This is telling tales out of school but, since 1991, when we began this celebration of great but fleeting performances, there have been a few years for which amassing the full ten of these shooting stars has been dicey. (One abysmally thin year, a particularly character-driven mouse in The Green Mile almost had his day, until common sense flooded back.)
That wasn’t the case in 2008, when ensemble casts began to flower, and it certainly hasn’t been this past year, when ensembles almost pushed out star turns. Almost. For collectors like us, it’s been heaven, since directors have found that the quickest way to tell actors in a large group apart is with one quicksilver insight–when you pick precisely the right actor for the job. Here are ten of the most right, whose art and soul made their moments live:
So fascinating is Jon Korajarena as the hustler who languidly approaches Colin Firth outside a convenience store in A Single Man, you wish the encounter would go on far longer than two minutes. Korajarena gives tangible depths to this surprisingly soulful Spaniard, whose ability to recognize the psychic pain of Firth’s character is as real as it is rare.

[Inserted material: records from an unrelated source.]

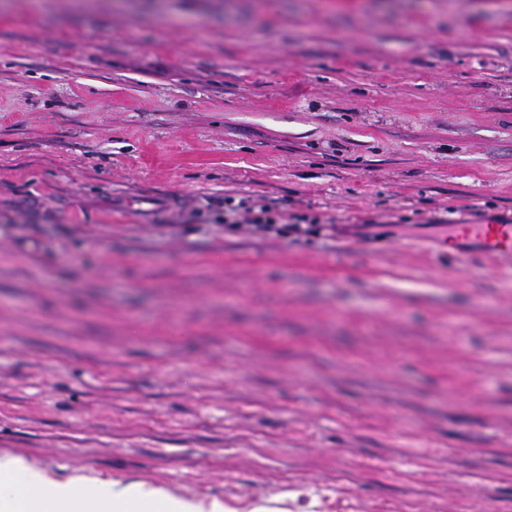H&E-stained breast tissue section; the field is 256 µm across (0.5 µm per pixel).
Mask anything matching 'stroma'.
I'll list each match as a JSON object with an SVG mask.
<instances>
[{"label":"stroma","mask_w":512,"mask_h":512,"mask_svg":"<svg viewBox=\"0 0 512 512\" xmlns=\"http://www.w3.org/2000/svg\"><path fill=\"white\" fill-rule=\"evenodd\" d=\"M456 224H512V0H0V455L512 512V260ZM289 220V222H288ZM224 227L230 231L244 230L254 235L292 238L319 234L327 226L318 216L286 215L263 199H241L234 203L232 197L224 200Z\"/></svg>","instance_id":"35a3bbf8"}]
</instances>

In Every Little Step, which documents the tryouts for the 2006 Broadway revival of A Chorus Line, Jason Tam’s audition for the role of Paul comes after the producers have almost given up hope of filling the role (loosely based on A Chorus Line‘s original director Michael Bennett.) But Tam’s impassioned purity as the dancer whose parents didn’t know he was gay until they saw him backstage dressed a chorus “girl, ” is revealing enough that Chorus Line‘s original choreographer has to turn away to hide his tears…so don’t worry about being the only one crying.
Michael K. Williams comes onto the scene near the end of The Road. Billed simply as The Thief, his appearance is the catalyst for a pivotal moment between Viggo Mortensen’s nearly exhausted, mortally ill Father and his Son (the astonishing Kodi Smit-McPhee). Summoning all his energy, the boy insists that his father behave humanely to the man who has stolen everything from them. However, it’s Williams’s intensely physical portrayal that gives the encounter an almost Biblical vision of humanity brought low.
Peter Gerety is like a throwback to great old Jimmy Cagney movies. As Louis Piquett, Johnny Depp’s golden-throated lawyer in Public Enemies, he seems to fill a courtroom single-handedly. This is what old-time lawyering, and fine, golden age acting style are all about.
As Helene in The Girl from Monaco, Jeanne Balibar embodies the very essence of the irrepressible French mistress–lacey lingerie, black garter belt, and all–when she turns up in Monaco, not just unannounced but with the intention of shedding her husband in favor of her lawyer-lover. Trouble is, he loves things as they are, and the last thing he needs is “Alienation of affection” headlines while he’s trying a particularly delicate legal case, far away from Paris…and her.
Sally Hawkins is the woman we’re dying to get a look at in An Education: Peter Sarsgaard’s wife must obviously be flinty and unloving–why else would he turn with such need to a 16-year schoolgirl (Carey Mulligan), no matter how intriguing? But when Mulligan tracks her down, Hawkins’s intuitive understanding and compassion for yet another one of her husband’s teenage conquests tilts our view of the truth 180 degrees.
Rachel Boston in (500) Days of Summer makes red-haired Allison (day #345) a refreshing splash of cold water when friends fix her up with Joseph Gordon-Levitt after Zooey Deschanel’s Summer has gone. Allison listens gamely to him talk about Summer, semi-drunkenly, for almost the whole night, until she nails him with the truth about his relationship with Summer from the beginning: “She never cheated on you, never took advantage of you, and she said from the start she never wanted to be your girlfriend…sooooooo???” Ouch!
Alan Mandell’s very old, very sage Rabbi Marshak looms over A Serious Man like the unseeable Wizard of Oz . When we finally get a look at him after the hallucinatory yet triumphant Bar Mitzvah of young Danny Gopnik (Adam Wolff), the Rabbi is nothing less than magical himself, quoting not from the Torah but from that great anthem, “Someone to Love,” from Danny’s own confiscated Jefferson Airplane tape. We live, we learn.
Adriane Lenox’s almost wordless portrayal of “Big Mike’s” helpless, drug-addled mother Denise in The Blind Side fills in everything we–and Sandra Bullock’s well-intentioned upper middle class Mississippi matron–need to understand about this huge, protective, inarticulate boy and his flight from any kind of human interaction.
And finally, our first-ever unseen Two Minute candidate: Mary Kay Place as Julie’s mother in Julie & Julia. Initially, she’s just an Oklahoma voice on the phone, but Place lets you know exactly what she looks like. She’s Every Mom, the reason you’re out there in the world and she’s there at home, picking up the phone entirely too often to point out what you’re still doing wrong. In a nutshell.